RicherMans / GPV

Repository for our Interspeech2020 general-purpose voice activity detection (GPVAD) paper
https://arxiv.org/abs/2003.12222
GNU General Public License v3.0
142 stars 29 forks source link

how did label encoder model get? #10

Closed Pydataman closed 3 years ago

RicherMans commented 3 years ago

Sorry, what ?

Pydataman commented 3 years ago

@RicherMans
there are some models in gpv/label_encoders/, I read paper but I can not find description of those models

RicherMans commented 3 years ago

The paper compares 3 models. All models share the exact same back-end as seen here. The VAD-C and GPV-B models use 2 output neurons, while GPV-F uses 527. The training data for VAD-C uses Aurora4 ( with some additional noise, as described in the paper), while GPV-B/F uses the balanced Audioset subset.

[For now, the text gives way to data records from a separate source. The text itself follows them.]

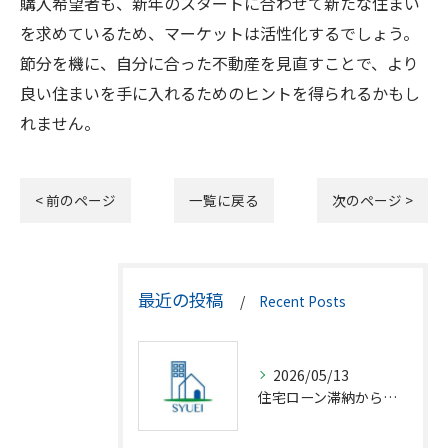
購入希望者も、新年のスタートに合わせて新たな住まい
を求めているため、マーケットは活性化するでしょう。
節分を機に、自分に合った不動産を見直すことで、より
良い住まいを手に入れるためのヒントを得られるかもし
れません。
< 前のページ
一覧に戻る
次のページ >
最近の投稿
Recent Posts
2026/05/13
住宅ローン滞納から競売回避の解決策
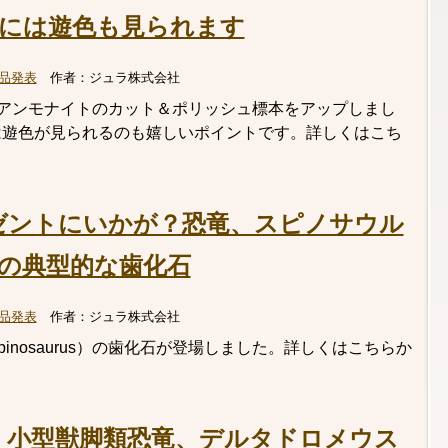
には遊色も見られます
品発表
作者：
ジュラ株式会社
as）アンモナイトのカット＆ポリッシュ標本をアップしまし
は遊色が見られるのも嬉しいポイントです。詳しくはこち
ゼントにいかが？恐竜、スピノサウル
us）の典型的な歯化石
品発表
作者：
ジュラ株式会社
inosaurus）の歯化石が登場しました。詳しくはこちらか
！小型獣脚類恐竜、デルタドロメウス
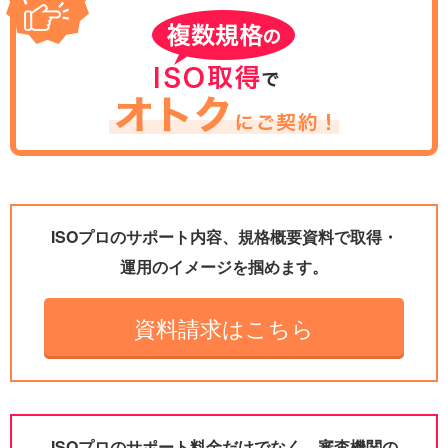
ISOプロのサポート内容、規格概要資料で取得・
運用のイメージを掴めます。
資料請求はこちら
ISOプロのサポート料金だけでなく、審査機関の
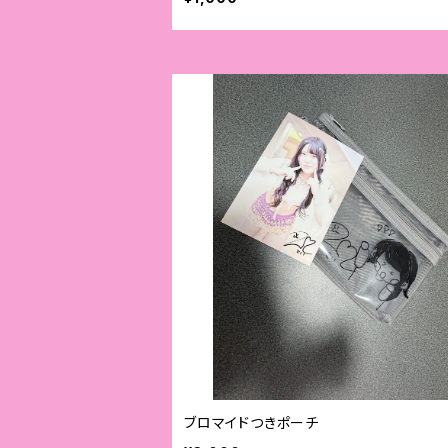
ブロマイドつきポーチ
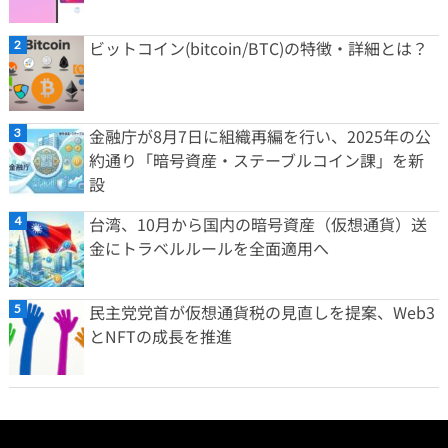
ビットコイン(bitcoin/BTC)の特徴・詳細とは？
金融庁が8月7日に組織再編を行い、2025年の公
約通り「暗号資産・ステーブルコイン課」を新
設
台湾、10月から国内の暗号資産（仮想通貨）送
金にトラベルルールを全面適用へ
民主党党首が仮想通貨税の見直しを提案、Web3
とNFTの成長を推進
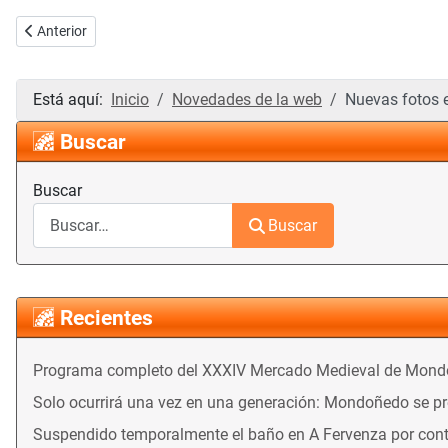
Artículo anterior: Las fotos del Mercado Medieval
Anterior
Está aquí:
Inicio
Novedades de la web
Nuevas fotos 
Buscar
Buscar
Buscar
Recientes
Programa completo del XXXIV Mercado Medieval de Mon
Solo ocurrirá una vez en una generación: Mondoñedo se prep
Suspendido temporalmente el baño en A Fervenza por con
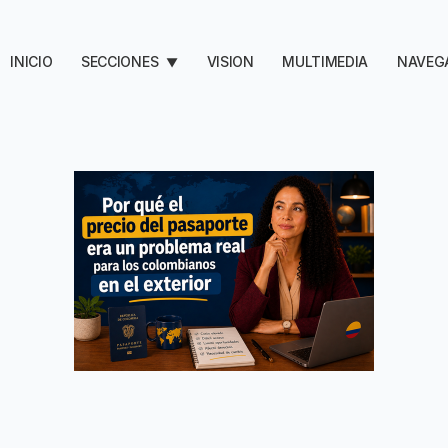
INICIO
SECCIONES
VISION
MULTIMEDIA
NAVEG
▼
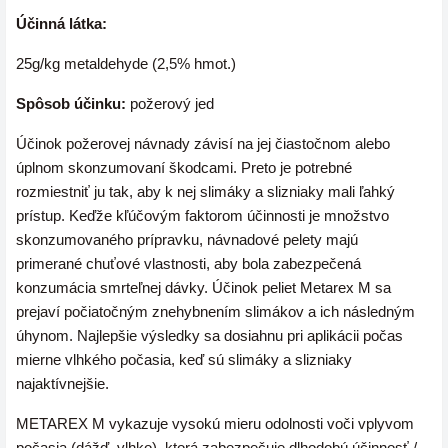
Účinná látka:
25g/kg metaldehyde (2,5% hmot.)
Spôsob účinku:
požerový jed
Účinok požerovej návnady závisí na jej čiastočnom alebo
úplnom skonzumovaní škodcami. Preto je potrebné
rozmiestniť ju tak, aby k nej slimáky a slizniaky mali ľahký
prístup. Keďže kľúčovým faktorom účinnosti je množstvo
skonzumovaného prípravku, návnadové pelety majú
primerané chuťové vlastnosti, aby bola zabezpečená
konzumácia smrteľnej dávky. Účinok peliet Metarex M sa
prejaví počiatočným znehybnením slimákov a ich následným
úhynom. Najlepšie výsledky sa dosiahnu pri aplikácii počas
mierne vlhkého počasia, keď sú slimáky a slizniaky
najaktívnejšie.
METAREX M vykazuje vysokú mieru odolnosti voči vplyvom
počasia (dážď, vlhko), ktorá zabezpečuje dlhodobú účinnosť /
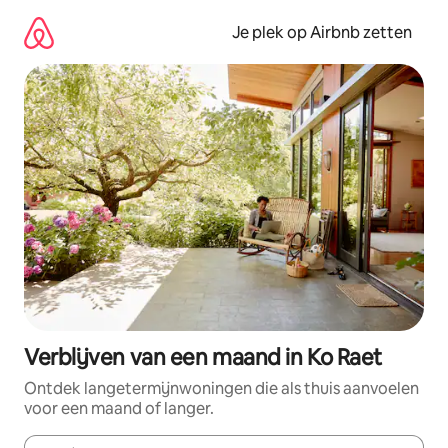
Ga
direct
Je plek op Airbnb zetten
naar
inhoud
Verblijven van een maand in Ko Raet
Ontdek langetermijnwoningen die als thuis aanvoelen
voor een maand of langer.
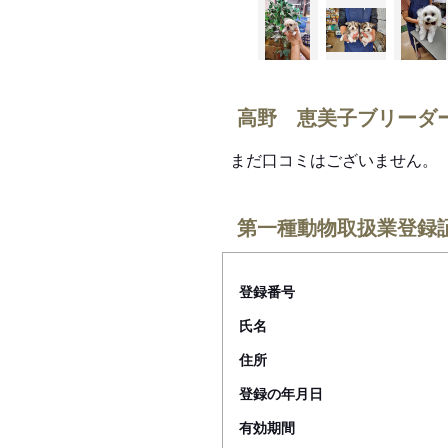
高野 恵美子ブリーダ
まだ口コミはございません。
第一種動物取扱業登録
登録番号
氏名
住所
登録の年月日
有効期間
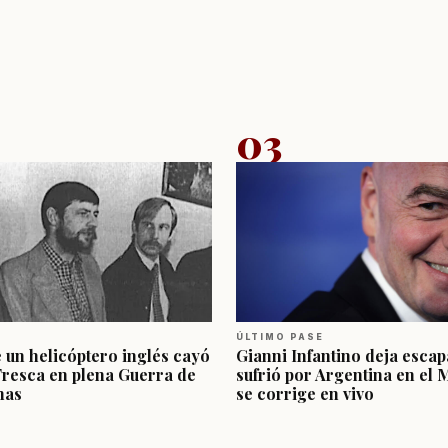
03
ÚLTIMO PASE
e un helicóptero inglés cayó
Gianni Infantino deja escap
Fresca en plena Guerra de
sufrió por Argentina en el 
nas
se corrige en vivo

Pydataman commented 3 years ago

The paper compares 3 models. All models share the exact same back-end as seen here. The VAD-C and GPV-B models use 2 output neurons, while GPV-F uses 527. The training data for VAD-C uses Aurora4 ( with some additional noise, as described in the paper), while GPV-B/F uses the balanced Audioset subset.

oh I know thank you

Pydataman commented 3 years ago

@RicherMans I know thank you